You can learn a lot of life lessons simply from understanding the concept of supply and demand. People pay thousands of dollars taking economics classes to learn it! But there are so many real life examples that exemplify it. Recently looking at airline prices emphasizes the importance of booking tickets EARLY. More than a month before the flight, prices are cheap because there's a large supply of seats left............airlines need to fill those seats, so they charge lower prices to make it attractive for customers to buy. But gradually as seats fill up, the number of seats go down while demand goes up not just because of the now limited supply, but because now there are more people who suddenly need the tickets, something came up, business trips, sudden illness, etc. Suddenly you get a situation where there's constantly decreasing supply of a fixed supply but escalating demand, and that's where you see a ticket that started at $100 go to $300, maybe even $400. The airline is trying to get just the right amount of people to buy early to fill out enough spots but reserve enough so that in the last 2 weeks or week they can jack up prices like crazy for the last-minute flyers, and sell exactly the right amount to fill up the plane to capacity. (Sometimes it doesn't work out, they have empty seats, or the opposite, they have to put people on standby or offer packages to people who are in a seat already, hence the United Airlines dragging a passenger out debacle). AND THEN there's the situation where sometimes a flight isn't even close to selling out as they near the flight date, and that pushes the prices WAY down, like getting a $60 flight from Chicago to Los Angeles the day before the flight (have done that). Only happens on lower-demand travel days and destinations though.

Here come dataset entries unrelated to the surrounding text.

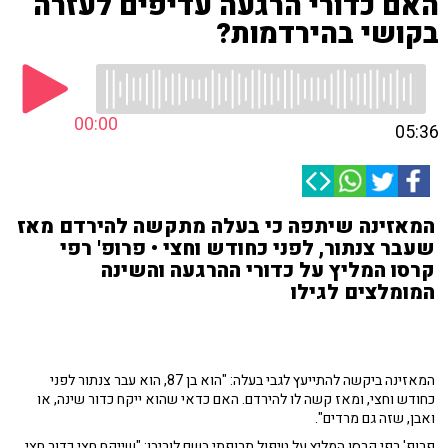
האם כדורי הרגעה עדיפים לעזרה
בקושי בהירדמות?
00:00
05:36
המאזינה שיתפה כי בעלה מתקשה להירדם מאז
שעבר צנתור, לפני כחודש וחצי • פרופ' רפי
קרסו המליץ על כדורי ההרגעה והשינה
המומלצים לגילו
המאזינה ביקשה להתייעץ לגבי בעלה: "הוא בן 87, הוא עבר צנתור לפני
כחודש וחצי, ומאז קשה לו להירדם. האם כדאי שהוא ייקח כדור שינה, או
ואבן, שזה גם מרדים".
פרופ' רפי קרסו המליץ על טיפול תרופתי בשם לוריבן: "שייקח חצי כדור חצי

Thank god there is no smoking on planes. Something about being in a smoking room of a hotel or an airbnb that allows smoking just rubs me the wrong way. Just the smell of smoke makes me kind of nautious, or at least not feel right. I can't really understand people who voluntarily put that smell and the smoke into their bodies. Luckily, MJ and I share this particular view in life and can bound over tsk-tsk-ing at people who are smoking in improper places. It's a negative externality; if you want to ruin your life, go ahead, but don't make my life worse while you're doing it. Smoking, unfortunately, has a high chance of doing that. And I'm not such a big fan of those electronic cigarettes neither; although not using tobacco and you don't see a fire, doesn't mean those fumes and whatever you're inhaling isn't bad for you.

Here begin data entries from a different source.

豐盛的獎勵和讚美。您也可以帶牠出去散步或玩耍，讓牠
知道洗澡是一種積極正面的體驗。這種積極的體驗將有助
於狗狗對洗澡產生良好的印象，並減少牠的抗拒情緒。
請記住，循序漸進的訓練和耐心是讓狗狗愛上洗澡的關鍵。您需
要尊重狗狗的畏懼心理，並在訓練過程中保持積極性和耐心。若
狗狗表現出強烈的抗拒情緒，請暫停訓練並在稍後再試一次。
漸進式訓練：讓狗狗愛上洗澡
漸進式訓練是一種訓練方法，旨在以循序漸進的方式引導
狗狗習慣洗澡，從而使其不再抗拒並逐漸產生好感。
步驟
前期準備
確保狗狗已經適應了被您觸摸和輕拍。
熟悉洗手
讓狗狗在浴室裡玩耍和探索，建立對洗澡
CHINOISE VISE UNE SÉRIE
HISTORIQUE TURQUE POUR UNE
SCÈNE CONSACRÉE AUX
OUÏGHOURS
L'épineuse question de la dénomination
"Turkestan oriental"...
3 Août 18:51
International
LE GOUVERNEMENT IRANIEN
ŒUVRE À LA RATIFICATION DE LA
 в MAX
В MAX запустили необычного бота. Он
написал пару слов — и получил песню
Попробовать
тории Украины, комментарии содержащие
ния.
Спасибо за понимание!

Another lesson in supply and demand, just observe New York subway trains at rush hour. That's exactly a situation where demand outpaces supply and you get "hell train" (what it's called in Korean when people get stuffed into a train). Probably a wise move would be to increase the supply of trains during rush hour, but the subway system is already so congested and causing delays with so many trains pulling into stations from this way and that way that adding more trains would probably raise the risk of a catastrophic disaster to dangerous levels.